Aim of the exercise:
Across the whole listing, copy out every line that includes the string "impairment".

Records for the exercise:
►

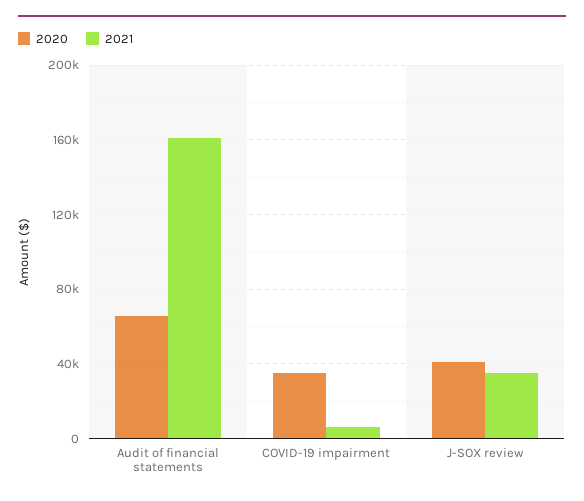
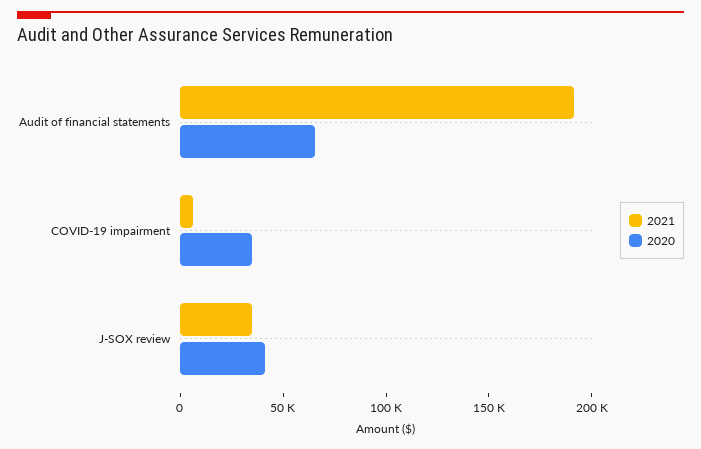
  {
    "2020": {
      "Audit of financial statements": 65000,
      "COVID-19 impairment": 35000,
      "J-SOX review": 40000
    },
    "2021": {
-     "Audit of financial statements": 160000,
+     "Audit of financial statements": 190000,
      "COVID-19 impairment": 5000,
      "J-SOX review": 35000
    }
  }

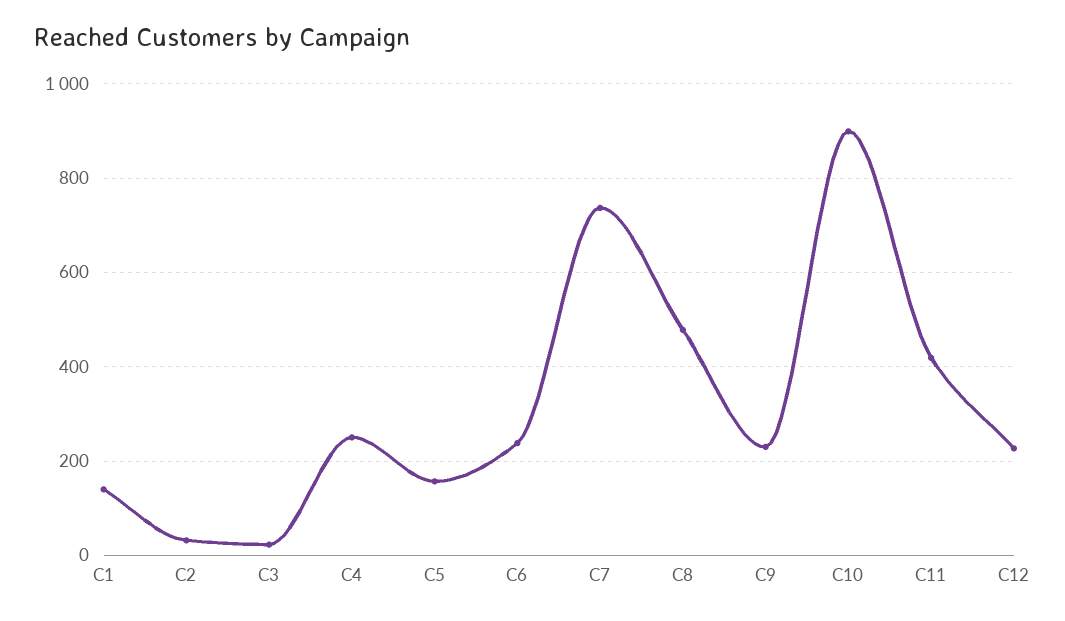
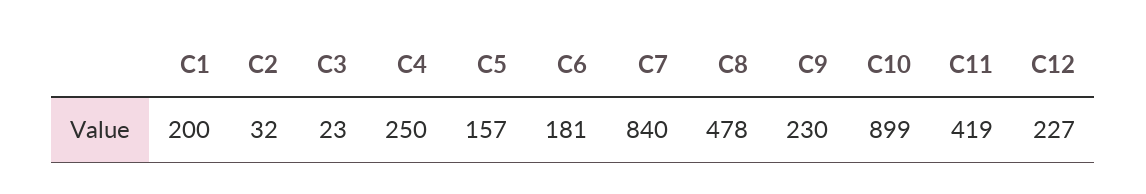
  {
-   "C1": 140,
+   "C1": 200,
    "C2": 32,
    "C3": 23,
    "C4": 250,
    "C5": 157,
-   "C6": 240,
+   "C6": 181,
-   "C7": 740,
+   "C7": 840,
    "C8": 478,
    "C9": 230,
    "C10": 899,
    "C11": 419,
    "C12": 227
  }

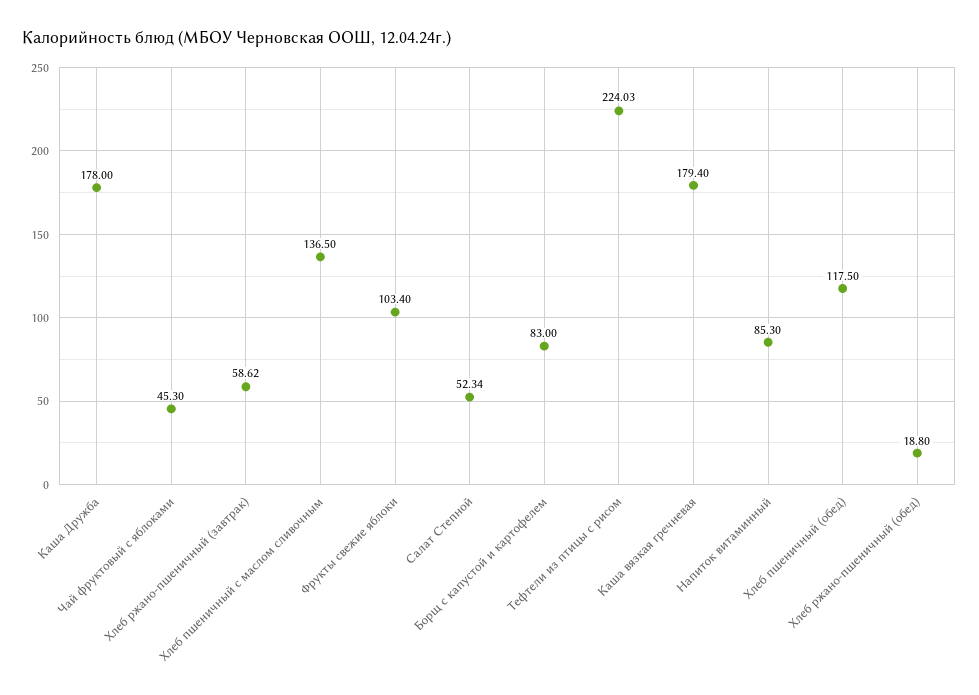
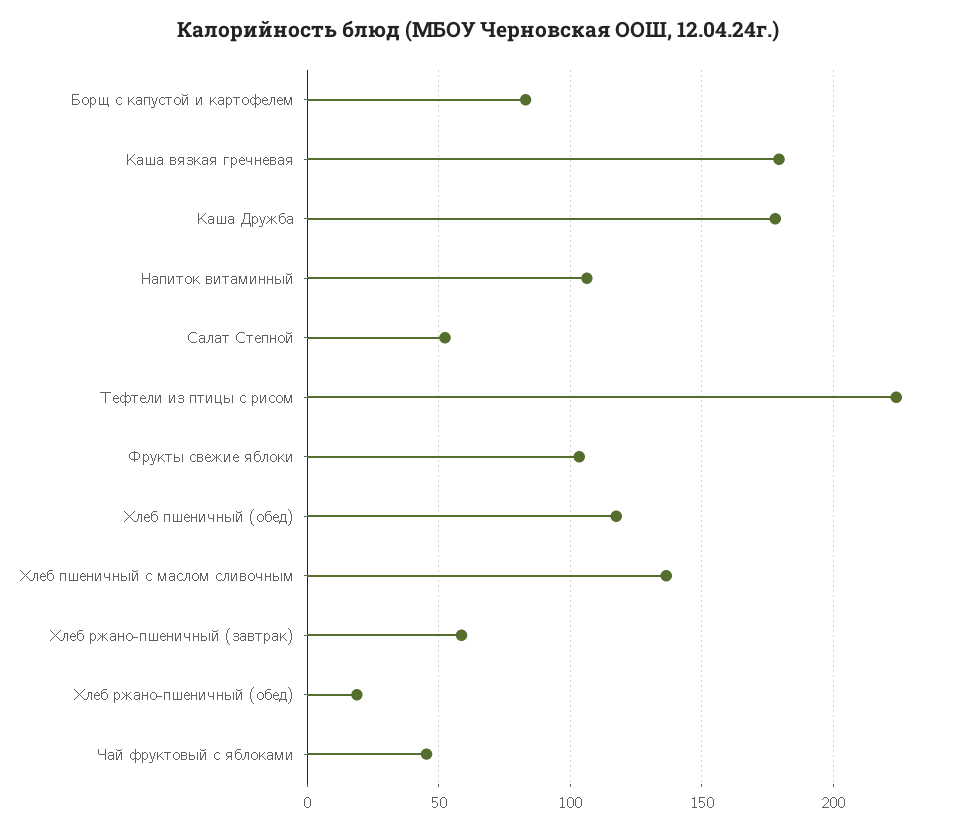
  {
    "Каша Дружба": 178,
    "Чай фруктовый с яблоками": 45.3,
    "Хлеб ржано-пшеничный (завтрак)": 58.62,
    "Хлеб пшеничный с маслом сливочным": 136.5,
    "Фрукты свежие яблоки": 103.4,
    "Салат Степной": 52.34,
    "Борщ с капустой и картофелем": 83,
    "Тефтели из птицы с рисом": 224.03,
    "Каша вязкая гречневая": 179.4,
-   "Напиток витаминный": 85.3,
+   "Напиток витаминный": 105,
    "Хлеб пшеничный (обед)": 117.5,
    "Хлеб ржано-пшеничный (обед)": 18.8
  }

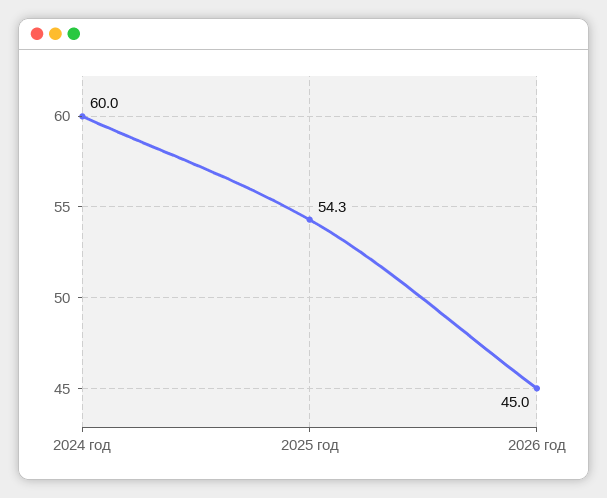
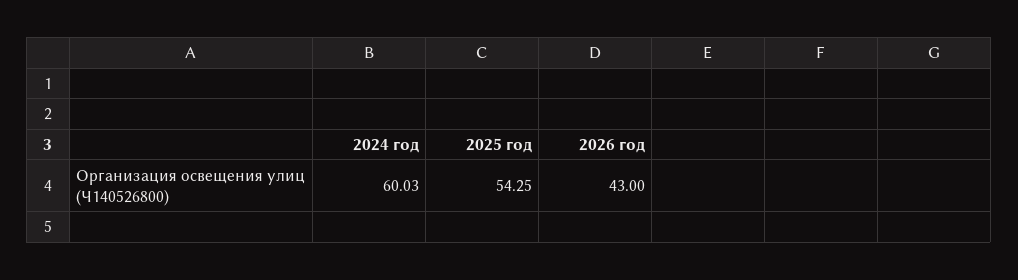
  {
    "2024 год": 60.03,
    "2025 год": 54.25,
-   "2026 год": 45
+   "2026 год": 43
  }

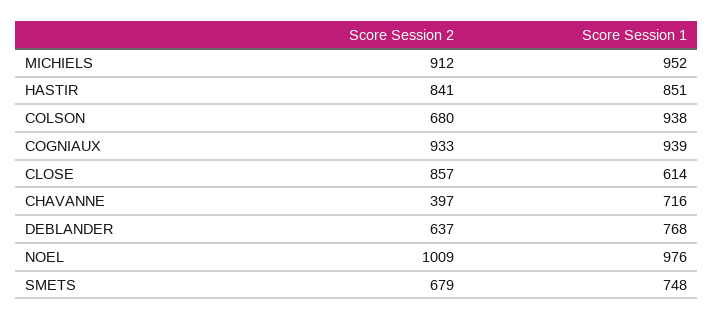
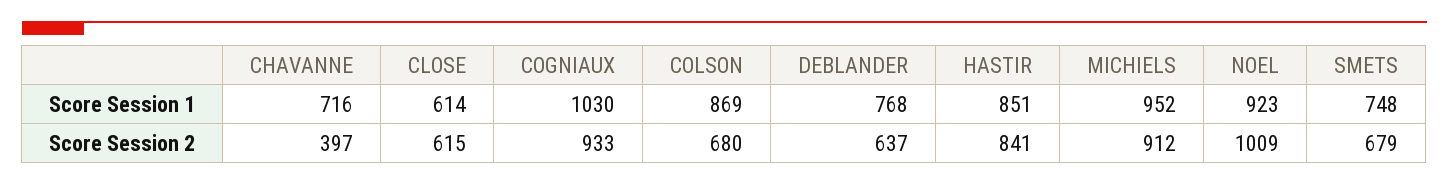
  {
    "Score Session 2": {
      "MICHIELS": 912,
      "HASTIR": 841,
      "COLSON": 680,
      "COGNIAUX": 933,
-     "CLOSE": 857,
+     "CLOSE": 615,
      "CHAVANNE": 397,
      "DEBLANDER": 637,
      "NOEL": 1009,
      "SMETS": 679
    },
    "Score Session 1": {
      "MICHIELS": 952,
      "HASTIR": 851,
-     "COLSON": 938,
+     "COLSON": 869,
-     "COGNIAUX": 939,
+     "COGNIAUX": 1030,
      "CLOSE": 614,
      "CHAVANNE": 716,
      "DEBLANDER": 768,
-     "NOEL": 976,
+     "NOEL": 923,
      "SMETS": 748
    }
  }

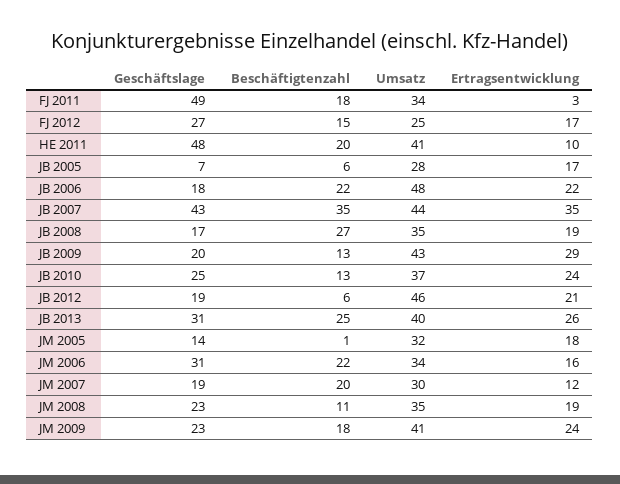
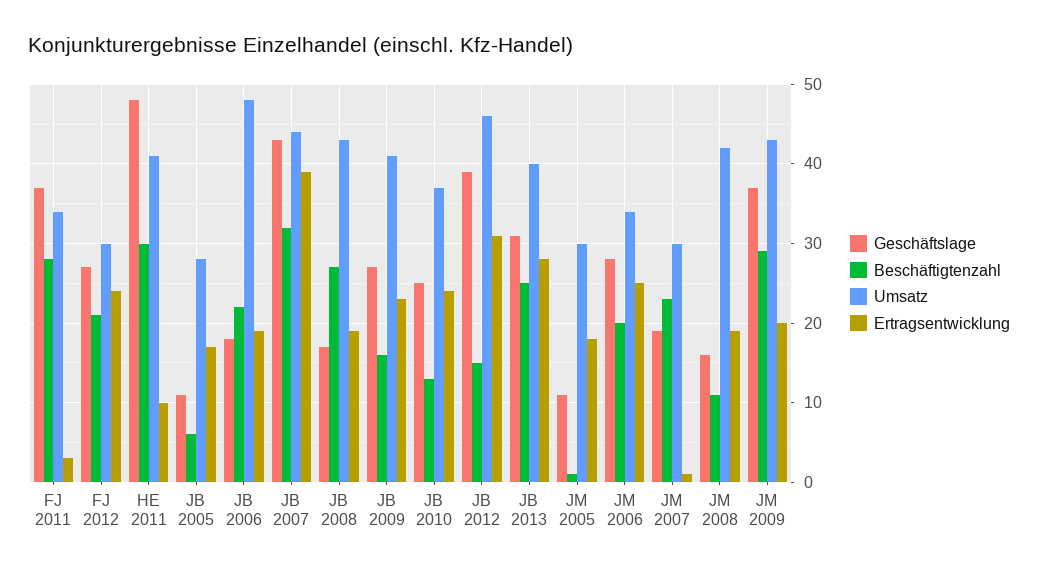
  {
    "Geschäftslage": {
-     "FJ 2011": 49,
+     "FJ 2011": 37,
      "FJ 2012": 27,
      "HE 2011": 48,
-     "JB 2005": 7,
+     "JB 2005": 11,
      "JB 2006": 18,
      "JB 2007": 43,
      "JB 2008": 17,
-     "JB 2009": 20,
+     "JB 2009": 27,
      "JB 2010": 25,
-     "JB 2012": 19,
+     "JB 2012": 39,
      "JB 2013": 31,
-     "JM 2005": 14,
+     "JM 2005": 11,
-     "JM 2006": 31,
+     "JM 2006": 28,
      "JM 2007": 19,
-     "JM 2008": 23,
+     "JM 2008": 16,
-     "JM 2009": 23
+     "JM 2009": 37
    },
    "Beschäftigtenzahl": {
-     "FJ 2011": 18,
+     "FJ 2011": 28,
-     "FJ 2012": 15,
+     "FJ 2012": 21,
-     "HE 2011": 20,
+     "HE 2011": 30,
      "JB 2005": 6,
      "JB 2006": 22,
-     "JB 2007": 35,
+     "JB 2007": 32,
      "JB 2008": 27,
-     "JB 2009": 13,
+     "JB 2009": 16,
      "JB 2010": 13,
-     "JB 2012": 6,
+     "JB 2012": 15,
      "JB 2013": 25,
      "JM 2005": 1,
-     "JM 2006": 22,
+     "JM 2006": 20,
-     "JM 2007": 20,
+     "JM 2007": 23,
      "JM 2008": 11,
-     "JM 2009": 18
+     "JM 2009": 29
    },
    "Umsatz": {
      "FJ 2011": 34,
-     "FJ 2012": 25,
+     "FJ 2012": 30,
      "HE 2011": 41,
      "JB 2005": 28,
      "JB 2006": 48,
      "JB 2007": 44,
-     "JB 2008": 35,
+     "JB 2008": 43,
-     "JB 2009": 43,
+     "JB 2009": 41,
      "JB 2010": 37,
      "JB 2012": 46,
      "JB 2013": 40,
-     "JM 2005": 32,
+     "JM 2005": 30,
      "JM 2006": 34,
      "JM 2007": 30,
-     "JM 2008": 35,
+     "JM 2008": 42,
-     "JM 2009": 41
+     "JM 2009": 43
    },
    "Ertragsentwicklung": {
      "FJ 2011": 3,
-     "FJ 2012": 17,
+     "FJ 2012": 24,
      "HE 2011": 10,
      "JB 2005": 17,
-     "JB 2006": 22,
+     "JB 2006": 19,
-     "JB 2007": 35,
+     "JB 2007": 39,
      "JB 2008": 19,
-     "JB 2009": 29,
+     "JB 2009": 23,
      "JB 2010": 24,
-     "JB 2012": 21,
+     "JB 2012": 31,
-     "JB 2013": 26,
+     "JB 2013": 28,
      "JM 2005": 18,
-     "JM 2006": 16,
+     "JM 2006": 25,
-     "JM 2007": 12,
+     "JM 2007": 1,
      "JM 2008": 19,
-     "JM 2009": 24
+     "JM 2009": 20
    }
  }

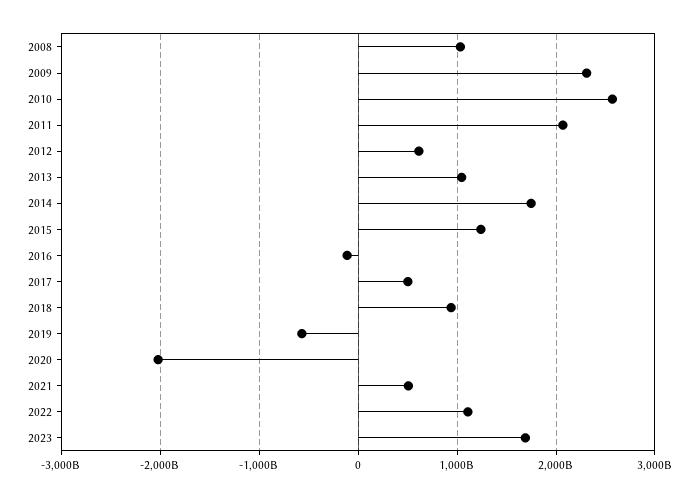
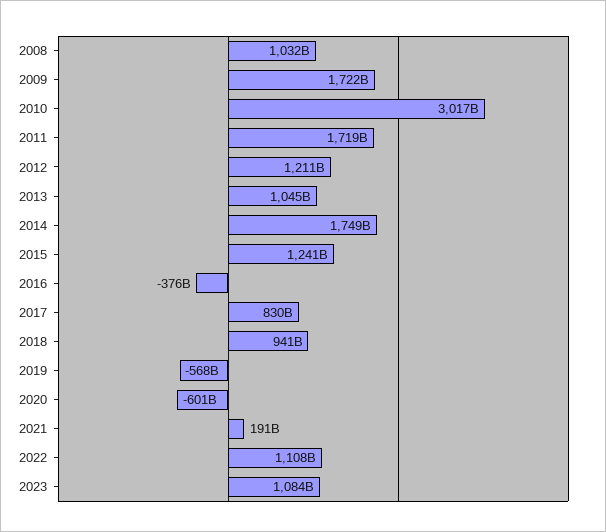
  {
    "2008": 1032000000000,
-   "2009": 2300000000000,
+   "2009": 1722000000000,
-   "2010": 2600000000000,
+   "2010": 3017000000000,
-   "2011": 2100000000000,
+   "2011": 1719000000000,
-   "2012": 600000000000,
+   "2012": 1211000000000,
    "2013": 1045000000000,
    "2014": 1749000000000,
    "2015": 1241000000000,
-   "2016": -100000000000,
+   "2016": -376000000000,
-   "2017": 500000000000,
+   "2017": 830000000000,
    "2018": 941000000000,
    "2019": -568000000000,
-   "2020": -2000000000000,
+   "2020": -601000000000,
-   "2021": 500000000000,
+   "2021": 191000000000,
    "2022": 1108000000000,
-   "2023": 1700000000000
+   "2023": 1084000000000
  }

◄

Written solution:
      "COVID-19 impairment": 35000,
      "COVID-19 impairment": 5000,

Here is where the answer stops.